= ACTION ITEM =
Each line below with the word "Right" needs to be copied.

——————————

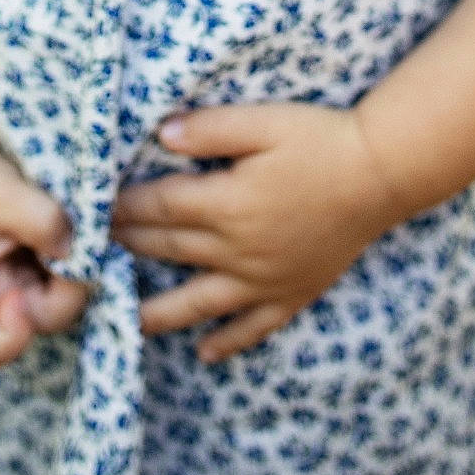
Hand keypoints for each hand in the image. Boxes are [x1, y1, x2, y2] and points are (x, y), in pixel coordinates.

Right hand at [0, 133, 91, 369]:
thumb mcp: (2, 194)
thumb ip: (41, 221)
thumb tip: (79, 251)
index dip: (16, 334)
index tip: (22, 291)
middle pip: (39, 322)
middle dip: (62, 288)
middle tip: (67, 242)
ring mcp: (17, 283)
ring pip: (58, 297)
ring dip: (72, 267)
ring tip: (64, 224)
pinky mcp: (35, 264)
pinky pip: (63, 274)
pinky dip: (73, 254)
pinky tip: (68, 223)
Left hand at [109, 102, 396, 363]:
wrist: (380, 175)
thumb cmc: (320, 140)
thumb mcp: (262, 121)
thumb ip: (209, 129)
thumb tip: (160, 135)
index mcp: (226, 202)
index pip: (160, 206)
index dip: (125, 205)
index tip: (95, 207)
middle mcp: (237, 248)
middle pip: (170, 249)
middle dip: (130, 246)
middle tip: (96, 250)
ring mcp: (264, 278)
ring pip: (200, 301)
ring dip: (160, 311)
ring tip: (128, 319)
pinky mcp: (292, 293)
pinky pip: (253, 327)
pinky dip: (228, 342)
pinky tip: (206, 353)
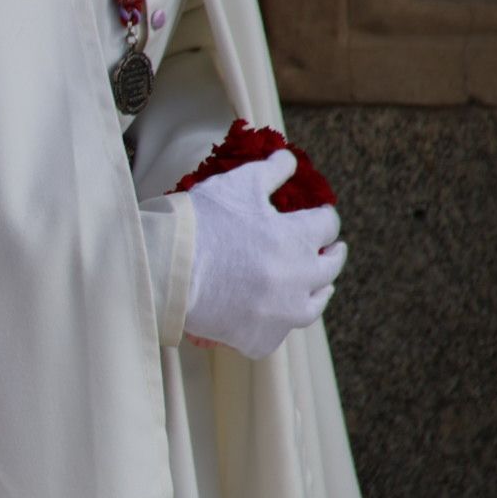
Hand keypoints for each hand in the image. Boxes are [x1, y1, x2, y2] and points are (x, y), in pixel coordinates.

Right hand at [184, 150, 346, 358]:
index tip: (319, 216)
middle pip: (330, 267)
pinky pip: (277, 334)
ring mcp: (281, 312)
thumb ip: (271, 171)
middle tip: (331, 250)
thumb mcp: (237, 185)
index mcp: (296, 237)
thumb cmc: (200, 222)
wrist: (165, 267)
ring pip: (313, 305)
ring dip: (317, 292)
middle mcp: (298, 277)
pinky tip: (273, 314)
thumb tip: (289, 158)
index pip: (327, 224)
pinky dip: (275, 323)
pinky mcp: (260, 338)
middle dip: (331, 254)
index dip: (323, 217)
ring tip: (318, 288)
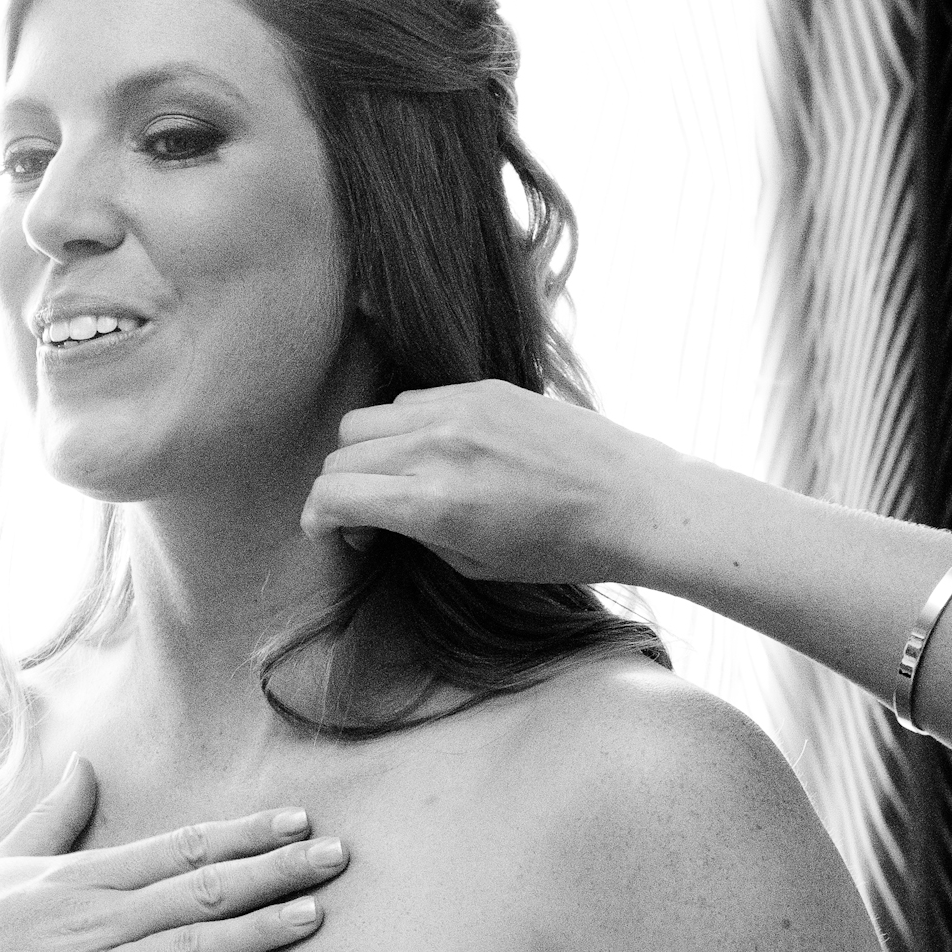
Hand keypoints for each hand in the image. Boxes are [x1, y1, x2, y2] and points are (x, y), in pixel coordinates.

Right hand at [0, 756, 345, 951]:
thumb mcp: (1, 865)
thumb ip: (57, 819)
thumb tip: (87, 764)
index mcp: (78, 880)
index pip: (179, 848)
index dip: (244, 834)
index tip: (299, 821)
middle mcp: (90, 923)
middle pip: (200, 890)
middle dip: (276, 871)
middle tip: (340, 855)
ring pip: (188, 949)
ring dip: (256, 929)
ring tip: (315, 914)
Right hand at [301, 381, 652, 584]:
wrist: (633, 500)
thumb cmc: (561, 548)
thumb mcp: (475, 564)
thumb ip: (414, 534)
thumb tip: (373, 518)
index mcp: (432, 501)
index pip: (332, 493)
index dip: (318, 519)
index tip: (331, 534)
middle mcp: (437, 445)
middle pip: (342, 453)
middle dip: (340, 489)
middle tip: (367, 519)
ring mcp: (460, 408)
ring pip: (369, 419)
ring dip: (367, 454)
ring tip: (398, 483)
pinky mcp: (484, 387)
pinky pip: (413, 400)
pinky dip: (405, 428)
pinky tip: (437, 455)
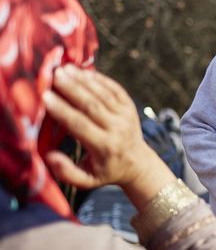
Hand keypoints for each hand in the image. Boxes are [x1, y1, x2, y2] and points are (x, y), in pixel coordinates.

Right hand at [42, 65, 174, 210]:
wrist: (137, 163)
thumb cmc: (105, 171)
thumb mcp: (87, 181)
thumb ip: (67, 172)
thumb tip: (49, 156)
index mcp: (105, 147)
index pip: (81, 125)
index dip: (62, 110)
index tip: (45, 97)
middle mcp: (118, 129)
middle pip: (92, 105)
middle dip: (71, 89)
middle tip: (52, 74)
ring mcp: (126, 115)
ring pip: (103, 94)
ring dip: (83, 79)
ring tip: (63, 69)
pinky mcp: (130, 106)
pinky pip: (115, 88)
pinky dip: (99, 78)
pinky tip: (82, 70)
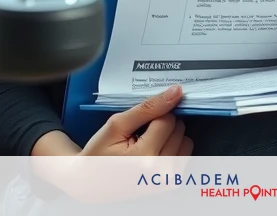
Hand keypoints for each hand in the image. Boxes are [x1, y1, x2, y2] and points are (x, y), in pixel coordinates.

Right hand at [30, 85, 193, 204]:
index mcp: (145, 157)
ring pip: (186, 141)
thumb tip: (176, 92)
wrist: (90, 183)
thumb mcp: (117, 125)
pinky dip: (172, 149)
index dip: (154, 115)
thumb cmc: (99, 153)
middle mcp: (161, 172)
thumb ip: (148, 107)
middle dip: (163, 125)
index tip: (140, 121)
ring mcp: (168, 181)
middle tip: (141, 133)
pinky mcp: (171, 184)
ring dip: (170, 137)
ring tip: (148, 143)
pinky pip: (184, 155)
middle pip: (179, 130)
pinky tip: (154, 152)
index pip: (168, 119)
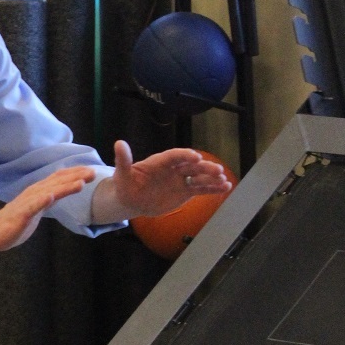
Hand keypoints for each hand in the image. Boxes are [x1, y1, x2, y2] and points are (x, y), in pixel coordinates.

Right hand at [0, 165, 96, 251]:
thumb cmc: (16, 220)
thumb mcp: (37, 207)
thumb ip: (48, 198)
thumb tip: (61, 190)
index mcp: (38, 191)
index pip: (59, 178)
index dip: (75, 173)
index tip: (91, 170)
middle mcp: (34, 193)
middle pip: (57, 182)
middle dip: (75, 177)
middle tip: (93, 173)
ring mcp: (27, 203)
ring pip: (48, 192)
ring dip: (64, 187)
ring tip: (80, 184)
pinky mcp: (20, 215)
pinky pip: (32, 207)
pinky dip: (41, 201)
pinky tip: (51, 197)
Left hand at [107, 140, 232, 217]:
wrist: (132, 200)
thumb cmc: (126, 185)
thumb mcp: (122, 174)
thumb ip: (123, 160)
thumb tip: (119, 143)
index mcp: (160, 162)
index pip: (174, 156)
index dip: (185, 155)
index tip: (195, 157)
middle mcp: (173, 169)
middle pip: (191, 166)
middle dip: (204, 167)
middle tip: (216, 169)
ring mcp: (180, 180)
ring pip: (199, 177)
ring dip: (211, 177)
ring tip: (224, 179)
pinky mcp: (185, 192)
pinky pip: (200, 189)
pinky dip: (213, 188)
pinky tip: (225, 187)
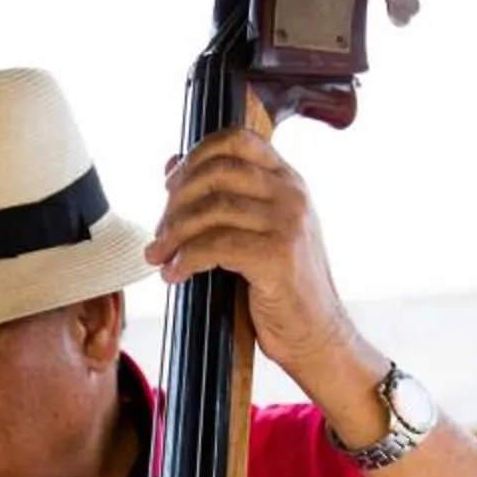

——————————

= TASK ANSWER =
Right hand at [0, 133, 91, 369]:
Right hand at [184, 150, 346, 358]:
Right hand at [0, 756, 345, 951]:
Right hand at [301, 381, 652, 584]:
Right hand at [42, 65, 174, 210]:
Right hand at [30, 85, 193, 204]:
Right hand at [0, 165, 96, 251]:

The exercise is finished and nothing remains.